Arqueólogo de Ideias é uma técnica do Generatte Ideas que desce um conceito por cinco camadas (superfície, contexto histórico, conexões ocultas, contradições internas e núcleo filosófico) até o pressuposto que ninguém enuncia porque todo mundo assume. Você para na primeira camada e chama isso de entender. Não é. É só o rosto que o conceito escolheu mostrar. O que sustenta tudo fica embaixo, e costuma ser mais estranho, mais honesto e mais útil do que a definição do dicionário.
As cinco camadas, da superfície ao bedrock
Escavar na vertical é diferente de pesquisar na horizontal
A técnica serve quando uma ideia parece óbvia demais para ser questionada: estratégia estabelecida, categoria madura, conceito que todo mundo usa sem discutir. Serve também quando você travou num briefing porque o problema parece simples e a solução não aparece. Em geral, você parou na camada um e chamou de entendimento.
O Arqueólogo não é a ferramenta certa para gerar volume de opções rápido ou explorar tangentes laterais. Ele escava na vertical: não mapeia território, perfura. Pesquisa comum acumula na horizontal (mais exemplos, mais dados) e cada nova informação fica ao lado da anterior. Aqui, cada camada usa o que a anterior revelou como alavanca para descer mais. Para expansão lateral, a sequência de variações do SCAMPER ou cruzar campos distantes com o Conector de Campos rendem mais.
O que “influência” esconde quando você escava
O conceito. Quero entender melhor o que é “influência” antes de criar uma campanha com criadores de conteúdo.
A resposta de dicionário. Na superfície, influência é “capacidade de afetar o comportamento ou a opinião de outras pessoas”.

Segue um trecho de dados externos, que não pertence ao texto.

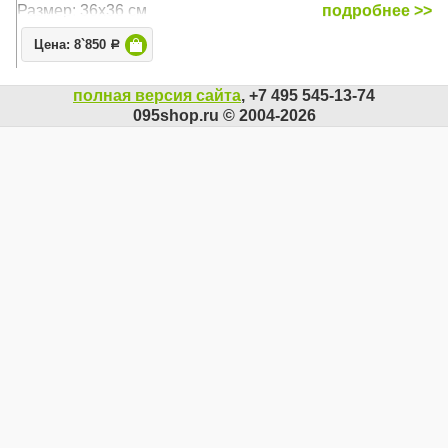
Размер: 36х36 см
подробнее >>
Цена: 8`850
Р
полная версия сайта
, +7 495 545-13-74
095shop.ru © 2004-2026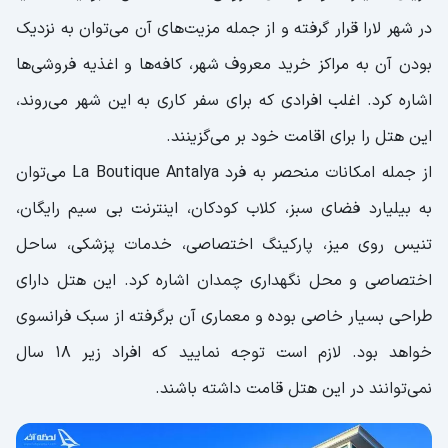
در شهر لارا قرار گرفته و از جمله مزیت‌های آن می‌توان به نزدیک
بودن آن به مراکز خرید معروف شهر، کافه‌ها و اغذیه فروشی‌ها
اشاره کرد. اغلب افرادی که برای سفر کاری به این شهر می‌روند،
این هتل را برای اقامت خود بر می‌گزینند.
از جمله امکانات منحصر به فرد La Boutique Antalya می‌توان
به بیلیارد فضای سبز، کلاب کودکان، اینترنت بی‌ سیم رایگان،
تنیس روی میز، پارکینگ اختصاصی، خدمات پزشکی، ساحل
اختصاصی و محل نگهداری چمدان اشاره کرد. این هتل دارای
طراحی بسیار خاصی بوده و معماری آن برگرفته از سبک فرانسوی
خواهد بود. لازم است توجه نمایید که افراد زیر ۱۸ سال
نمی‌توانند در این هتل قامت داشته باشند.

Um século mais velha que o feed. No histórico, o marketing de influência não nasceu com o Instagram: nasceu quando marcas perceberam que o produto precisa ser visto num corpo admirado para o desejo transferir. Coco Chanel já fazia isso nos anos 1910 e 1920, vestindo atrizes do teatro parisiense com suas criações, e em 1931 assinou com Samuel Goldwyn para criar guarda-roupas de estrelas de Hollywood. A fratura que o conceito veio resolver era a distância entre a marca e a vida que o consumidor queria ter mas não conseguia imaginar através de um anúncio.
O “amigo” que cobra cachê. A conexão oculta: influência funciona pelo mesmo mecanismo da indicação boca a boca de um amigo, com uma diferença, o “amigo” é contratado e os dois lados sabem disso.
Quanto maior o cachê, mais frágil o disfarce. A contradição interna vem daí: a técnica depende de parecer espontânea, mas quanto maior a escala e o cachê, mais estruturada e contratual ela fica, até o ponto em que a espontaneidade que a fazia funcionar some e sobra só a transação.
Ninguém decide sozinho o que quer. No fundo, influência pressupõe que as pessoas não formam opinião por raciocínio autônomo: formam por imitação de quem admiram ou invejam. O produto importa menos que a vida que o porta-voz parece ter ao usá-lo. Toda a estrutura do marketing de criadores repousa nessa crença sobre como os humanos decidem o que querem.